À huit heures tapantes, Tim se leva en sursaut dans son lit. Il n'avait dormi que trois heures. Il entrevoyait mal la journée : qu'allait-il dire à Samantha une fois qu'elle s'apercevrait qu'il lui avait menti ? Et si Bruce l'apprenait ? Cette perspective le remplissait d'effroi. Avec sa chance, son tuteur le punirait jusqu'à la fin de sa pitoyable adolescence...

— Bonjour, maître Tim, fit la voix bien reconnaissable d'Alfred à la porte. Vous avez bien dormi ?

Tim se raidit, fit un pâle sourire qui n'avait sûrement rien de convainquant. Alfred haussa un sourcil dubitatif mais ne fit aucun commentaire.
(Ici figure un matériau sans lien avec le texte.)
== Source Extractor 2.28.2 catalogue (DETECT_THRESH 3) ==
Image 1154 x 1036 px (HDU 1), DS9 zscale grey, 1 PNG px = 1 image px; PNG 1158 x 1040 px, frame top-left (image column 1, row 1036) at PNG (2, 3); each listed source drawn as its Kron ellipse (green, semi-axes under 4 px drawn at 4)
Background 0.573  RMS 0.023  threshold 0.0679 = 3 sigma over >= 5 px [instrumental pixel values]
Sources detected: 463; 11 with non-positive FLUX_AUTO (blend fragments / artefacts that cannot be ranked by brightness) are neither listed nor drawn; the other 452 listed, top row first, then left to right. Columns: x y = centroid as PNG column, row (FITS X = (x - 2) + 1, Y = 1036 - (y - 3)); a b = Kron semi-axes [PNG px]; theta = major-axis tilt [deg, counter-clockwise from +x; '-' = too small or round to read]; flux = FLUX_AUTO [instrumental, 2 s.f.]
— Alfred, j'ai besoin d'aide... je crois que j'ai fait une grosse bêtise...

— Plaît-il ?

Tim baissa les yeux, tritura le bout de ses draps entre ses doigts fébriles. Alfred attendait la suite de sa confession, très digne comme toujours. Au bout de plusieurs minutes de silence pesant, Tim se décida à parler.

— Il y a cette fille, à l'école... Elle est super mignonne, mais Ben m'a dit qu'elle était bizarre, puis on est allé lui parler, et je sais pas comment, elle doit venir à la maison aujourd'hui à dix heures pour m'aider en éducation civique...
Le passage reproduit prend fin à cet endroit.